Now consider a topological space $X$ with set of opens $\mathcal{O}X$ partially ordered by $\subseteq $. Martin Escardo and Reinhold Heckmann in their paper Topologies on spaces of continuous functions for case of a $\mathcal{O}X$ define Scott-open as follows: An upset $O\subseteq \mathcal{O}X$ is called Scott-open if every open cover of a member of $O$ has finite subcover of a member of $O$.
They then state that for any subset $Q$ of $X$, the set $\mathcal{V}_Q=\{V\in\mathcal{O}X| ~Q\subseteq V\}$ the set $\mathcal{V}_Q$ Scott-open iff $Q$ is compact.
Are those the same definitions? I can not see why it is if it is so. How we can get the same result with Wiki definition?
I figured out the answer and forgot to write here. Really it turned out very easy.
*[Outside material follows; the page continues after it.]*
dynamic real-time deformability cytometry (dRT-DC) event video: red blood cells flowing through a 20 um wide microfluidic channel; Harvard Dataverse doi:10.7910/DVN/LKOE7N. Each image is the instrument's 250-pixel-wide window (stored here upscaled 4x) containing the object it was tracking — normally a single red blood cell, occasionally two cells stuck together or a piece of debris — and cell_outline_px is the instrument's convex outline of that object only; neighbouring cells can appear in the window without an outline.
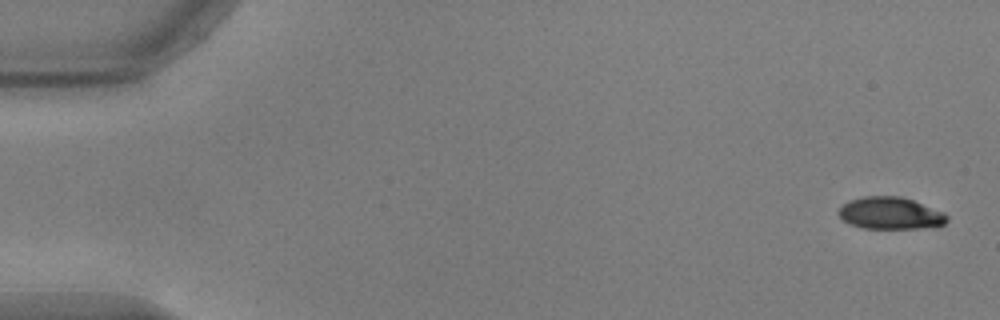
{"species": "common noctule bat (a hibernating species)", "species_latin": "Nyctalus noctula", "temperature_condition": "warm", "stored_images_in_passage": 53, "camera_frame_rate_fps": 3000, "um_per_image_px": 0.085, "animal": {"sex": "male", "body_mass_g": 17.9, "forearm_length_mm": 54.2}, "frame": {"image": 1, "passage_image": 1, "time_ms": 0.0, "image_size_px": [1000, 320], "cell_outline_px": [[948, 220], [944, 224], [936, 228], [864, 228], [848, 224], [840, 220], [836, 212], [848, 200], [864, 196], [900, 196], [912, 200], [944, 212], [948, 216]], "centroid_in_image_um": [75.66, 18.13], "position_along_channel_um": 9.3, "area_um2": 20.58}}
Our Poset is $(\mathcal{O}X, \subseteq)$
$\Rightarrow $
Suppose $O$ is an up-set and all directed sets $D$ with supremum in $O$ have non-empty intersection with $O$. Then $O$ is still an upset; For every open cover add finite unions to the cover, the supremum, i.e. covered set a member of $O$ remains the same, and by assumption there is a member of a new cover, that is finite union of old members which is in $O$.
$\Leftarrow$
Suppose an upset $O\subseteq \mathcal{O}X$ is called such that every open cover of a member of $O$ has finite subcover of a member of $O$. Then we do the same trick, we add finite unions of members to the covers, the covers remin the same and since our new covers are directed, consist of finite unions of old members and all directed families are the mentioned form. By assumption we get that the directed families with supremum in $O$ have nonempty intersection with $O$.
That way the definitions are equivalent in the case of poset of opens.